• **TASK DIRECTIONS**
Scan the entries for the word "weight" and return every line that has it.

• **EXERCISE INPUT**
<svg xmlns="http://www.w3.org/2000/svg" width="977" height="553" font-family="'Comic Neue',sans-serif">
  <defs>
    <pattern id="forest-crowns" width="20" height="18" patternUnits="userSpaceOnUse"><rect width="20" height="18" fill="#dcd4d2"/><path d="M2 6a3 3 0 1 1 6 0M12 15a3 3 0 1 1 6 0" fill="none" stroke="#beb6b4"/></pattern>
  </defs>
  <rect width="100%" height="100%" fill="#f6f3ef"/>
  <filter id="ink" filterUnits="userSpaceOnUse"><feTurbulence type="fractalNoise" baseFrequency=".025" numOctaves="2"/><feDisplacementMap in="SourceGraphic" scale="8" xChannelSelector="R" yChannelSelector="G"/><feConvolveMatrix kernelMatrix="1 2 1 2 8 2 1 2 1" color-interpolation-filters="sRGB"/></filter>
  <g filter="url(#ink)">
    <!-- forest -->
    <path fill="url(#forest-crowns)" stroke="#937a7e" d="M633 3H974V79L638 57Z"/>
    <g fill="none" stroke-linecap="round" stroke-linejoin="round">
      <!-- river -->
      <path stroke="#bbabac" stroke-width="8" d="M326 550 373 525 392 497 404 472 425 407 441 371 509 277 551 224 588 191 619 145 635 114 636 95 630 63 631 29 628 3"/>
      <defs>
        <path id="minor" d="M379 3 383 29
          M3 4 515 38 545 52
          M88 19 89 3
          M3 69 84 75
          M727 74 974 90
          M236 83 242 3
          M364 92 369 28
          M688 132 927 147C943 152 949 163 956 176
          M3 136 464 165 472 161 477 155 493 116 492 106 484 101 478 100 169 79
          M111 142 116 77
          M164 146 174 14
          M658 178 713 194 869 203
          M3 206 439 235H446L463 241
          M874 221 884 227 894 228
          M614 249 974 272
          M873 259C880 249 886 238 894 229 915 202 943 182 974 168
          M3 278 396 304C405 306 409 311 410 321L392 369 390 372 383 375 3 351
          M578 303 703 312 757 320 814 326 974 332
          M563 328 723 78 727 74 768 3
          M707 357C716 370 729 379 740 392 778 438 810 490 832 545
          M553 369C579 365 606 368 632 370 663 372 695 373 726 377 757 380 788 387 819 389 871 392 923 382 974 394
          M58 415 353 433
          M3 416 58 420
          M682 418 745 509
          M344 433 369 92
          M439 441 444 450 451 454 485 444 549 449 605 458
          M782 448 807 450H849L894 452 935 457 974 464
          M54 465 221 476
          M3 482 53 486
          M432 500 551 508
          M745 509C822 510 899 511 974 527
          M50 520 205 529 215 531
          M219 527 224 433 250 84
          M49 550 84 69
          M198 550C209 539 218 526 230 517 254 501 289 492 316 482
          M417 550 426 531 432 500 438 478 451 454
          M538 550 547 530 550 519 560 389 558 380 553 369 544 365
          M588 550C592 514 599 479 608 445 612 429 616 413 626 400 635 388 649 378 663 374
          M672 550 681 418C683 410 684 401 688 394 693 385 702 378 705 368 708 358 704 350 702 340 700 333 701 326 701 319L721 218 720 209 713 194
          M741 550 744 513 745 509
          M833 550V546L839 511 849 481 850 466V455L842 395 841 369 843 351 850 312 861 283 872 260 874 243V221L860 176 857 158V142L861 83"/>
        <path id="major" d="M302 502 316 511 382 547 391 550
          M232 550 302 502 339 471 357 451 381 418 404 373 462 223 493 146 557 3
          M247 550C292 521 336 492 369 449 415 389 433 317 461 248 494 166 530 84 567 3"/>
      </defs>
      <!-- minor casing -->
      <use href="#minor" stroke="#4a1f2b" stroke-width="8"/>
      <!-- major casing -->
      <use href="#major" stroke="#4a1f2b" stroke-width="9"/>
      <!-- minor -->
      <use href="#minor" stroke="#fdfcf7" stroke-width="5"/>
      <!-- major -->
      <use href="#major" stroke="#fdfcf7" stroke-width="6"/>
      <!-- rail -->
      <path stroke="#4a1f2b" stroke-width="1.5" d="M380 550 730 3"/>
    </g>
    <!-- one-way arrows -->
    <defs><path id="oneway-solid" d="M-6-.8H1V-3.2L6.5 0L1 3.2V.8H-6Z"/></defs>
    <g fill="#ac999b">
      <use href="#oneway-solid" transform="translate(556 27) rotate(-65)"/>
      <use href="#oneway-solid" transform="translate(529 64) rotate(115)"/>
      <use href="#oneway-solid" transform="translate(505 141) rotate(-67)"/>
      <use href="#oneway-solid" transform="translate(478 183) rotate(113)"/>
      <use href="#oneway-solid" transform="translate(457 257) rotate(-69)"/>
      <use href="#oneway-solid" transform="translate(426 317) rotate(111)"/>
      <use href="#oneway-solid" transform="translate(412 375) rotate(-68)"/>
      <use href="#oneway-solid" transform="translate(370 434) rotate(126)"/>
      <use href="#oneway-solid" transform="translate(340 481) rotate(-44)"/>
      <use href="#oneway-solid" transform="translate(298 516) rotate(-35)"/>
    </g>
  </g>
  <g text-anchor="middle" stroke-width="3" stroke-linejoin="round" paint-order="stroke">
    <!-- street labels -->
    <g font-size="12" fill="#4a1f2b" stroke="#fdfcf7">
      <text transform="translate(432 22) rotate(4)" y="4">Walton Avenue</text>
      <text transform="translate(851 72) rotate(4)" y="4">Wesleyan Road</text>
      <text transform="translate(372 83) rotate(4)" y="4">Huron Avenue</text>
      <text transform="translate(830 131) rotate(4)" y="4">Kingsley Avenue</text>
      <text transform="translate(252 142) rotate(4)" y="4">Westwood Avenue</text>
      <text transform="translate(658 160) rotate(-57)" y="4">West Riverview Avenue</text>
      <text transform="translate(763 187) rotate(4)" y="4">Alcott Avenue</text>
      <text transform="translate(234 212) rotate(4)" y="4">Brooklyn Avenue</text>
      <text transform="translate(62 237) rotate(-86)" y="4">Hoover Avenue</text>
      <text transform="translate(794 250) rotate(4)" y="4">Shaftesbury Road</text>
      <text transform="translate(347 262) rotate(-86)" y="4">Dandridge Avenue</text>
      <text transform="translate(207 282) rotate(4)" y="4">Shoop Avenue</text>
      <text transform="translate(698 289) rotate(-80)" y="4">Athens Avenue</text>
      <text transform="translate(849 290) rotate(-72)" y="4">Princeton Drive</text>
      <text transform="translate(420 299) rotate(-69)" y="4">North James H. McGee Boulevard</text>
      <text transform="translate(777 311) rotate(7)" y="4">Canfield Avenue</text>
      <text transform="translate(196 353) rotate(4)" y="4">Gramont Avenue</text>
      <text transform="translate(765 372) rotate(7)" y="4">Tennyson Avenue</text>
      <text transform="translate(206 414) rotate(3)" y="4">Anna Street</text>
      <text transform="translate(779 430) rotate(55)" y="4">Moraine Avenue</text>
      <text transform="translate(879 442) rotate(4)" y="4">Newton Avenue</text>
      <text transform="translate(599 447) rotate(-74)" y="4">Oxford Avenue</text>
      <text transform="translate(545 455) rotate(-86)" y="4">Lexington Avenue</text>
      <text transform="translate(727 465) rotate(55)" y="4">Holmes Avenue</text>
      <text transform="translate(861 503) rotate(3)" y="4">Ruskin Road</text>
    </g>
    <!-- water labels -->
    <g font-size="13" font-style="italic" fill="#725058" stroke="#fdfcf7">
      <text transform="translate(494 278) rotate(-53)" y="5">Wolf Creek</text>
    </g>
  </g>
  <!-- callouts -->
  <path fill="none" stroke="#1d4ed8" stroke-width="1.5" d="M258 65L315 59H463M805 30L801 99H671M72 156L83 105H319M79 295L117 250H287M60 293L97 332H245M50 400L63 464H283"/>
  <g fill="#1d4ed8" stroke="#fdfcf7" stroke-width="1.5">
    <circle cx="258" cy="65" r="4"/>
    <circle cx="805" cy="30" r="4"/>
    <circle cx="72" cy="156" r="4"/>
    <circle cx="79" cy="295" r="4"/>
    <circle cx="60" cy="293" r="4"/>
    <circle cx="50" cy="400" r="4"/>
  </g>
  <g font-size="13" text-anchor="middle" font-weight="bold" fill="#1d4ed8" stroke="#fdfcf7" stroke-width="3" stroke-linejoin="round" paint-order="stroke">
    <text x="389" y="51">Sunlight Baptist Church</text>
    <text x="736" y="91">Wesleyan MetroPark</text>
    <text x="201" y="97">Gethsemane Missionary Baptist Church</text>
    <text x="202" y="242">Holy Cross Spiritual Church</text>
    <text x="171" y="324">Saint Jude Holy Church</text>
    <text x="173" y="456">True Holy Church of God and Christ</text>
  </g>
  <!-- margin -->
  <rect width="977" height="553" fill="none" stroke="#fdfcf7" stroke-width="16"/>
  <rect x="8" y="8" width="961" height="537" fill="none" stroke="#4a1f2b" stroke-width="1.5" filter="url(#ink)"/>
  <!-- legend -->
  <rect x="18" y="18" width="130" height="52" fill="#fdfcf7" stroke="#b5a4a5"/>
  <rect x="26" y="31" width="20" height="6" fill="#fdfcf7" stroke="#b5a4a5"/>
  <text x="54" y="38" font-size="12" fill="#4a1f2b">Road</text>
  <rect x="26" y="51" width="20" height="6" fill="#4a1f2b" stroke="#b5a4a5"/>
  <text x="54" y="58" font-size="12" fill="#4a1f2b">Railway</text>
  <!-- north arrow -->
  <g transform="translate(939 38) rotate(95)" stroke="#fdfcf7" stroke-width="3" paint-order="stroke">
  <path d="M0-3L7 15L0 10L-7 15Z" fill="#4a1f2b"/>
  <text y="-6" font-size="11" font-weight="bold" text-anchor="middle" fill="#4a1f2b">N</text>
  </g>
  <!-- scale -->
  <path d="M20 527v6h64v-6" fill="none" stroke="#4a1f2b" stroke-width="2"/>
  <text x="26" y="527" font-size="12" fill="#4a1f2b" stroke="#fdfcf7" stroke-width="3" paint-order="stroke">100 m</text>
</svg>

• **YOUR RESPONSE**
  <g font-size="13" text-anchor="middle" font-weight="bold" fill="#1d4ed8" stroke="#fdfcf7" stroke-width="3" stroke-linejoin="round" paint-order="stroke">
  <text y="-6" font-size="11" font-weight="bold" text-anchor="middle" fill="#4a1f2b">N</text>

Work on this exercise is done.